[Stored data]

_____

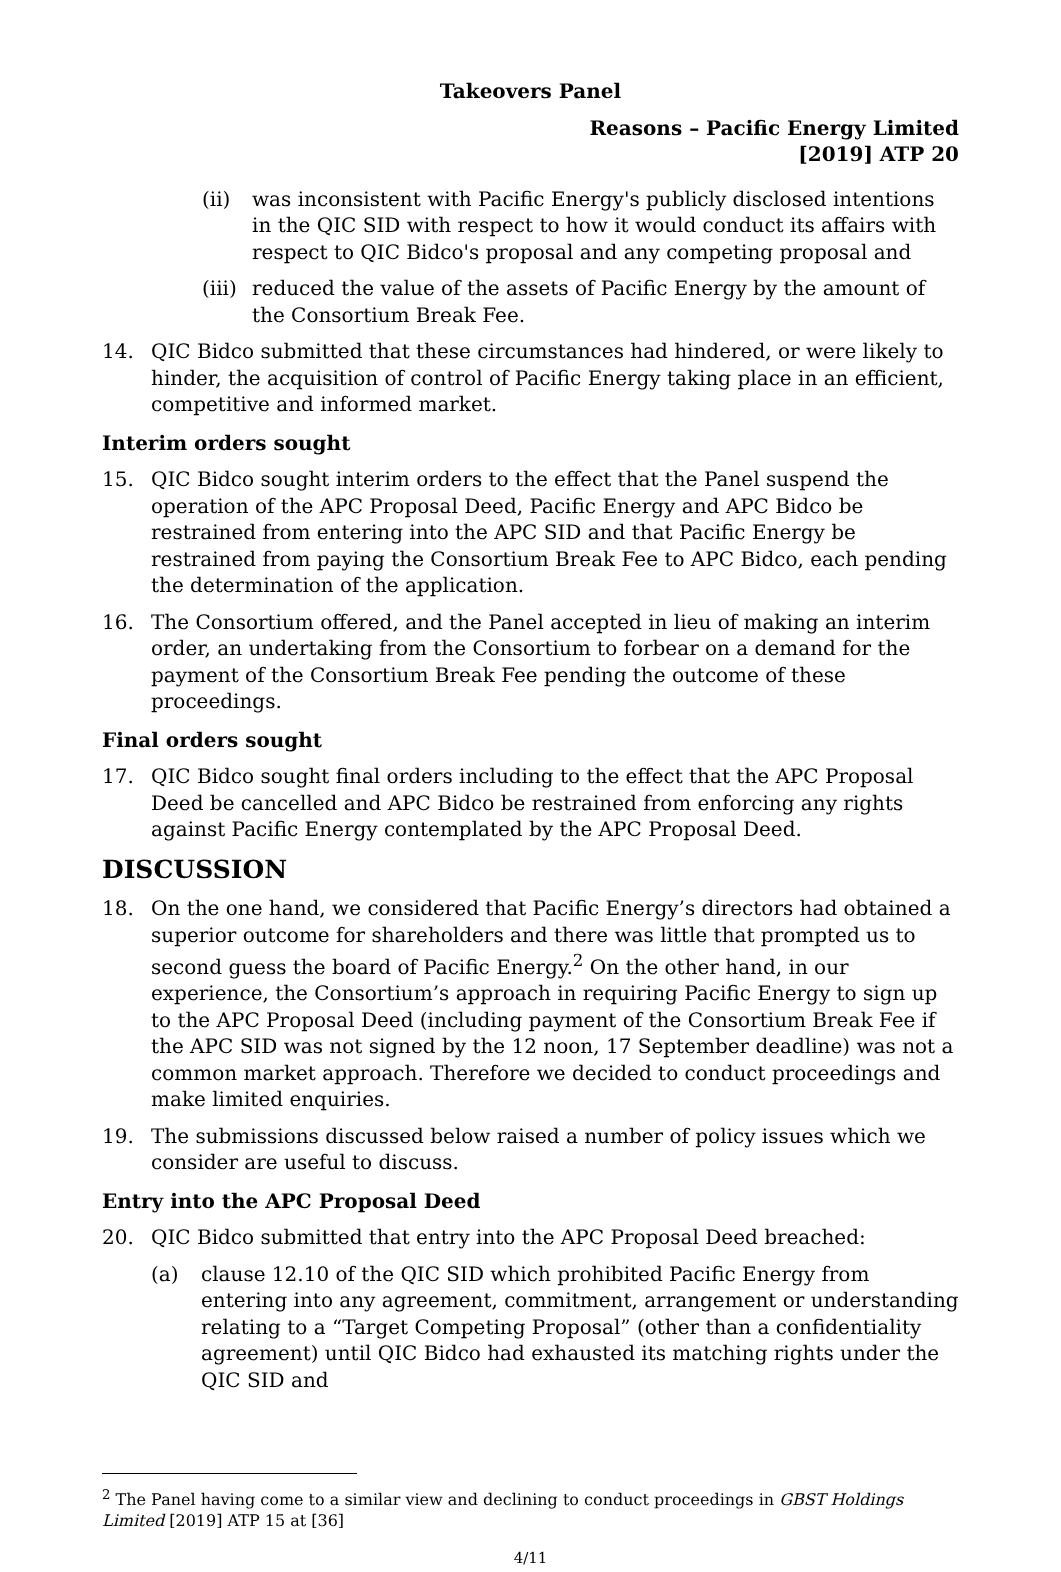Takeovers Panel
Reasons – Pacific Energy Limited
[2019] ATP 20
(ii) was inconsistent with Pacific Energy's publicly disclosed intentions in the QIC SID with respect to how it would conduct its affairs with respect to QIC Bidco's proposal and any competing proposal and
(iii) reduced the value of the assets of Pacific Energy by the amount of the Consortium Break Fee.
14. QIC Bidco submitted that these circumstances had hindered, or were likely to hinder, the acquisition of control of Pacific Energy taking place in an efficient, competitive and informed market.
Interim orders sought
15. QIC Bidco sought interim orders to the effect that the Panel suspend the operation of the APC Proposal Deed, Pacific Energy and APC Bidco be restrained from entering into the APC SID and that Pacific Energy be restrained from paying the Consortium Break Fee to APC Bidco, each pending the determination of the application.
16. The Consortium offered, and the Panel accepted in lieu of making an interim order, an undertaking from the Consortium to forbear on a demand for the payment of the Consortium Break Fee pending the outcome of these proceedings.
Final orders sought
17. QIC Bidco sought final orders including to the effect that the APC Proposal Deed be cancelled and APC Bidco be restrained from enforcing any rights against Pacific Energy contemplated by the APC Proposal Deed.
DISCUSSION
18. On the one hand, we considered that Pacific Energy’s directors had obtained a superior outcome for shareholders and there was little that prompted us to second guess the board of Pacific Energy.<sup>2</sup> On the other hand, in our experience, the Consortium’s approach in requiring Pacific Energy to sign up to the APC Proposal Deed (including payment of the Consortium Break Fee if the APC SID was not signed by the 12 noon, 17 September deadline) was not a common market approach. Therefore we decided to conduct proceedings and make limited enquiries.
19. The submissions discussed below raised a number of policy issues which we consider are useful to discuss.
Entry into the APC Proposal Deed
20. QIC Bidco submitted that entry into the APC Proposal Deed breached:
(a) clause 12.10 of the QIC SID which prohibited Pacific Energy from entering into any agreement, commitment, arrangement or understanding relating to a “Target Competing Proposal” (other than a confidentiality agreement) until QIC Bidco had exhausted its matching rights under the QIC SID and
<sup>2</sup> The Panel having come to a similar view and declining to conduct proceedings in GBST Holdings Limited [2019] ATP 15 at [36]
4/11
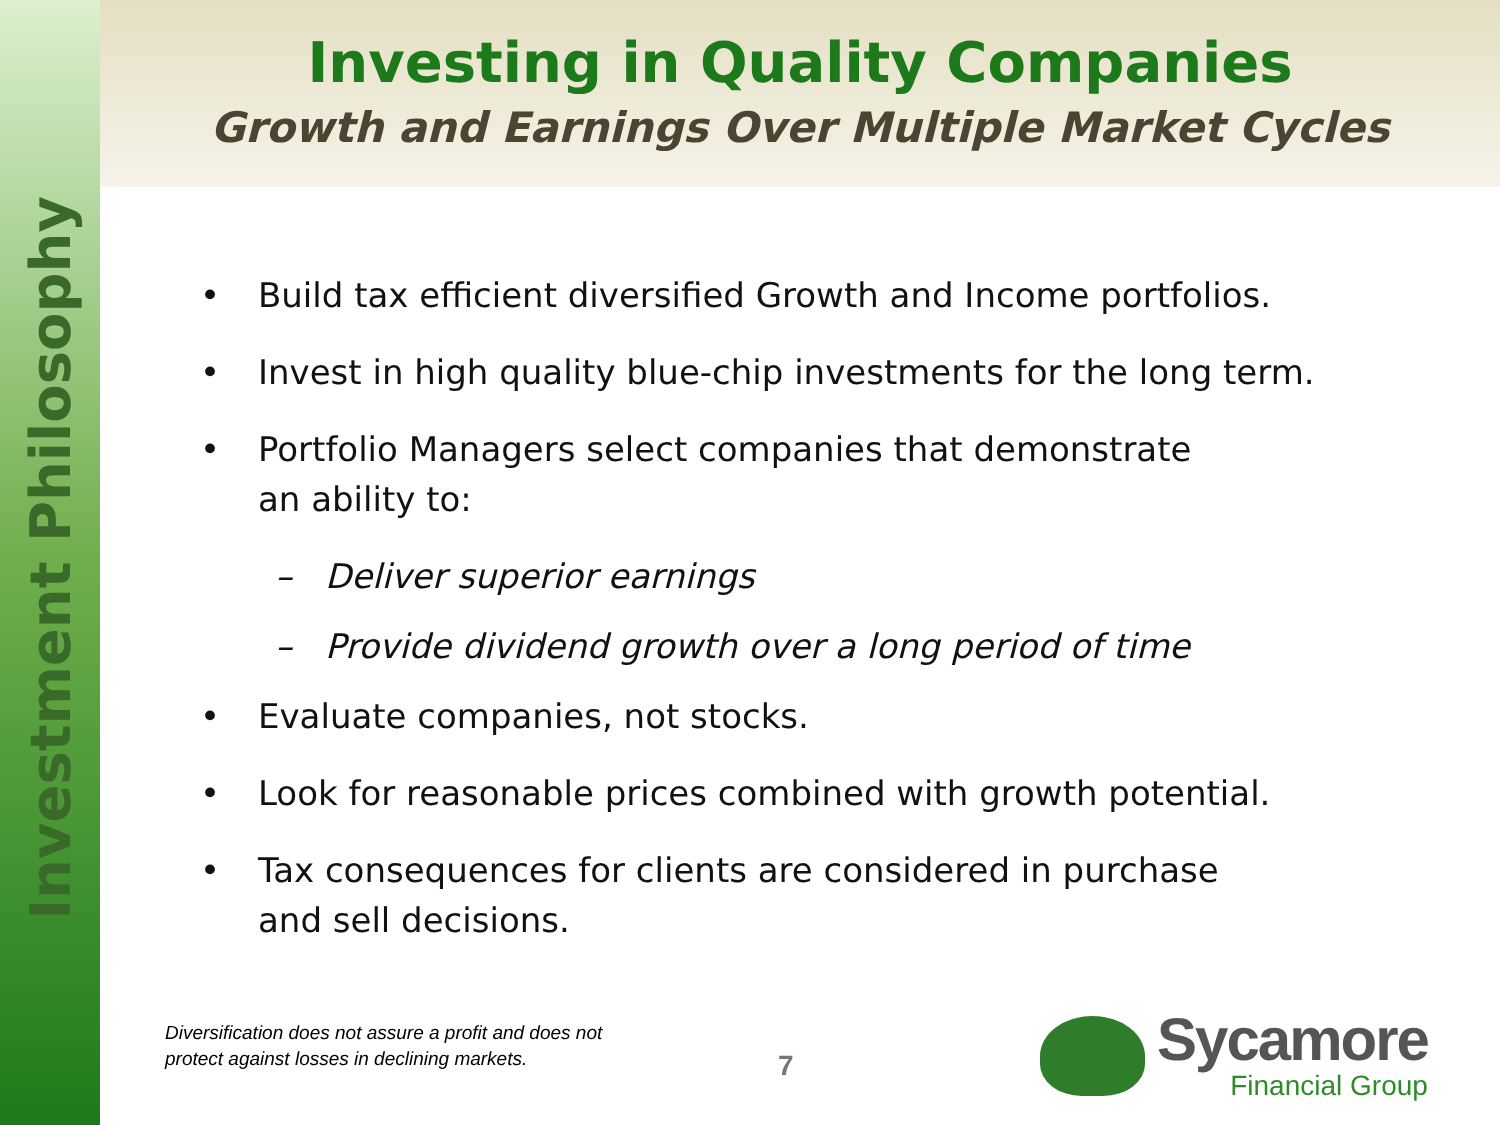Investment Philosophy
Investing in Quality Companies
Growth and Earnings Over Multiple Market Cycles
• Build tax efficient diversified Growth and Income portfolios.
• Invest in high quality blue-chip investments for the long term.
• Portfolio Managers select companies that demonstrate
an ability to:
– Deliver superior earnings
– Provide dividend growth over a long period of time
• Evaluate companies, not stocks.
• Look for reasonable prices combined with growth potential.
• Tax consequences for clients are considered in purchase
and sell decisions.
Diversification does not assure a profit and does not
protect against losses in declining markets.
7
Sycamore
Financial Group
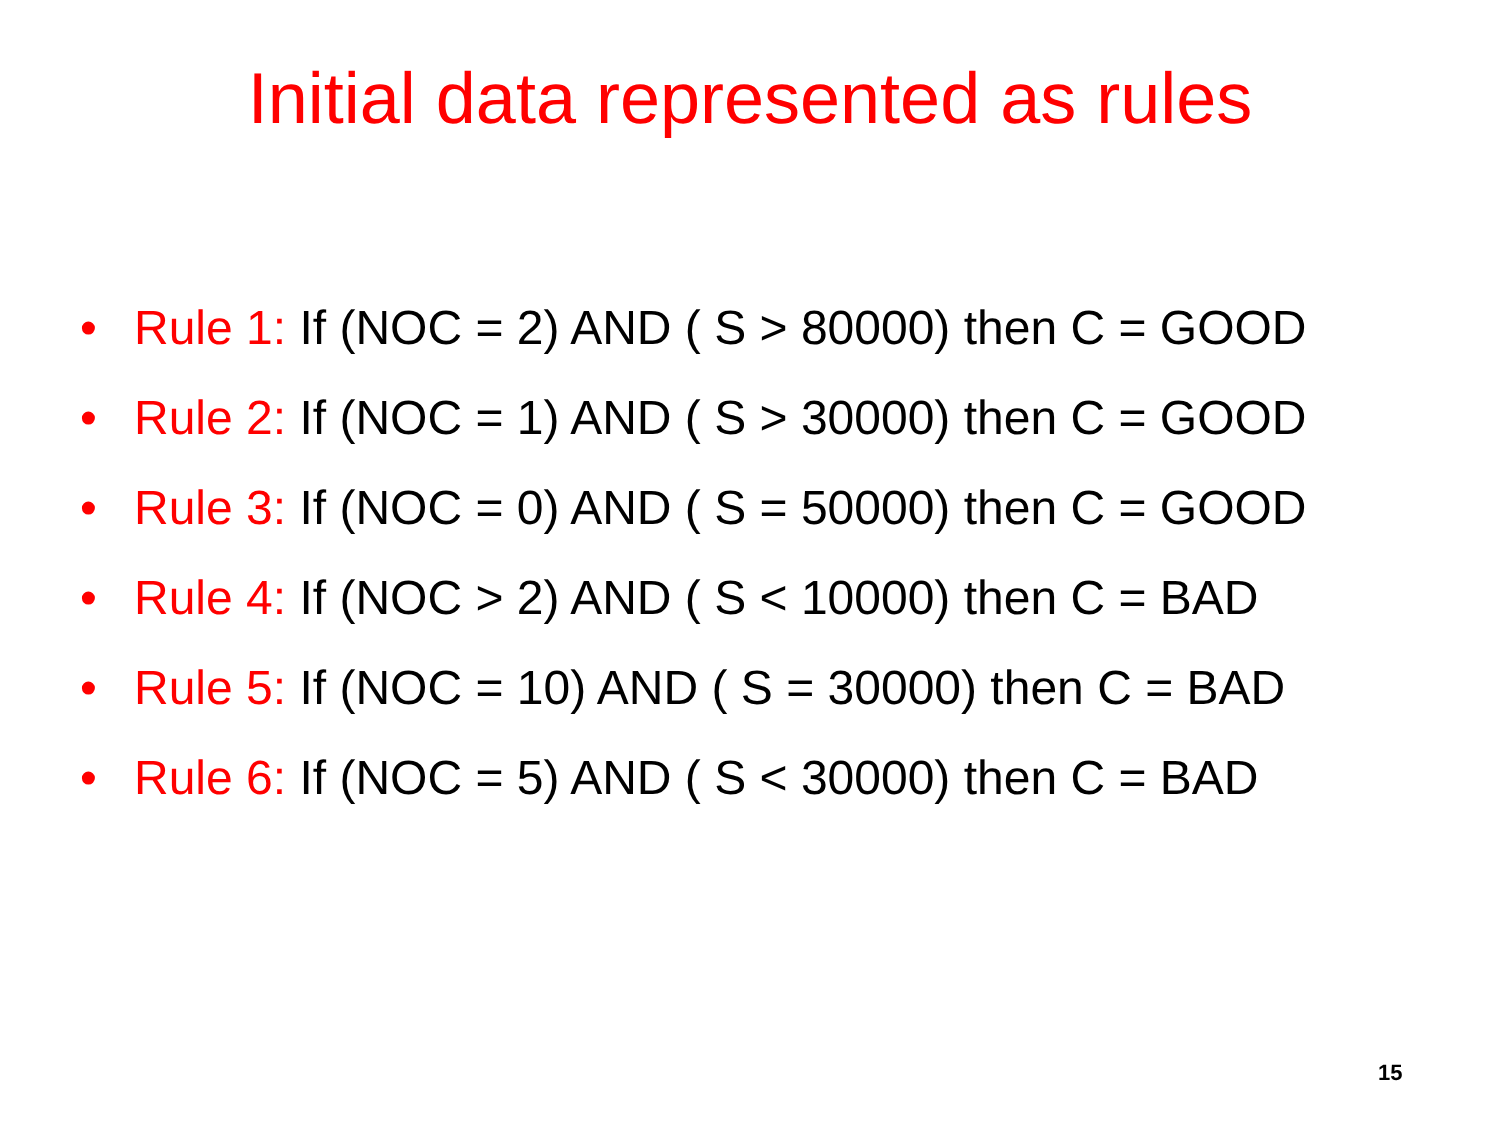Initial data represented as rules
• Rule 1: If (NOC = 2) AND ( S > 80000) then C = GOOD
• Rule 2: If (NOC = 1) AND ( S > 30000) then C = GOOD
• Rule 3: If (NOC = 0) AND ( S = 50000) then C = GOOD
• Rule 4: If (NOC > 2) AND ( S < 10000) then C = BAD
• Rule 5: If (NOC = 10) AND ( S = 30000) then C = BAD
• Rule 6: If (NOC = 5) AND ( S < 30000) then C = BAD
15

_____

EXERCISE OBJECTIVE: Word for word, print every record, and leave out any picture.

TASK RESPONSE:
Takeovers Panel
Reasons – Pacific Energy Limited
[2019] ATP 20
(ii) was inconsistent with Pacific Energy's publicly disclosed intentions in the QIC SID with respect to how it would conduct its affairs with respect to QIC Bidco's proposal and any competing proposal and
(iii) reduced the value of the assets of Pacific Energy by the amount of the Consortium Break Fee.
14. QIC Bidco submitted that these circumstances had hindered, or were likely to hinder, the acquisition of control of Pacific Energy taking place in an efficient, competitive and informed market.
Interim orders sought
15. QIC Bidco sought interim orders to the effect that the Panel suspend the operation of the APC Proposal Deed, Pacific Energy and APC Bidco be restrained from entering into the APC SID and that Pacific Energy be restrained from paying the Consortium Break Fee to APC Bidco, each pending the determination of the application.
16. The Consortium offered, and the Panel accepted in lieu of making an interim order, an undertaking from the Consortium to forbear on a demand for the payment of the Consortium Break Fee pending the outcome of these proceedings.
Final orders sought
17. QIC Bidco sought final orders including to the effect that the APC Proposal Deed be cancelled and APC Bidco be restrained from enforcing any rights against Pacific Energy contemplated by the APC Proposal Deed.
DISCUSSION
18. On the one hand, we considered that Pacific Energy’s directors had obtained a superior outcome for shareholders and there was little that prompted us to second guess the board of Pacific Energy.<sup>2</sup> On the other hand, in our experience, the Consortium’s approach in requiring Pacific Energy to sign up to the APC Proposal Deed (including payment of the Consortium Break Fee if the APC SID was not signed by the 12 noon, 17 September deadline) was not a common market approach. Therefore we decided to conduct proceedings and make limited enquiries.
19. The submissions discussed below raised a number of policy issues which we consider are useful to discuss.
Entry into the APC Proposal Deed
20. QIC Bidco submitted that entry into the APC Proposal Deed breached:
(a) clause 12.10 of the QIC SID which prohibited Pacific Energy from entering into any agreement, commitment, arrangement or understanding relating to a “Target Competing Proposal” (other than a confidentiality agreement) until QIC Bidco had exhausted its matching rights under the QIC SID and
<sup>2</sup> The Panel having come to a similar view and declining to conduct proceedings in GBST Holdings Limited [2019] ATP 15 at [36]
4/11
Investment Philosophy
Investing in Quality Companies
Growth and Earnings Over Multiple Market Cycles
• Build tax efficient diversified Growth and Income portfolios.
• Invest in high quality blue-chip investments for the long term.
• Portfolio Managers select companies that demonstrate
an ability to:
– Deliver superior earnings
– Provide dividend growth over a long period of time
• Evaluate companies, not stocks.
• Look for reasonable prices combined with growth potential.
• Tax consequences for clients are considered in purchase
and sell decisions.
Diversification does not assure a profit and does not
protect against losses in declining markets.
7
Sycamore
Financial Group
Initial data represented as rules
• Rule 1: If (NOC = 2) AND ( S > 80000) then C = GOOD
• Rule 2: If (NOC = 1) AND ( S > 30000) then C = GOOD
• Rule 3: If (NOC = 0) AND ( S = 50000) then C = GOOD
• Rule 4: If (NOC > 2) AND ( S < 10000) then C = BAD
• Rule 5: If (NOC = 10) AND ( S = 30000) then C = BAD
• Rule 6: If (NOC = 5) AND ( S < 30000) then C = BAD
15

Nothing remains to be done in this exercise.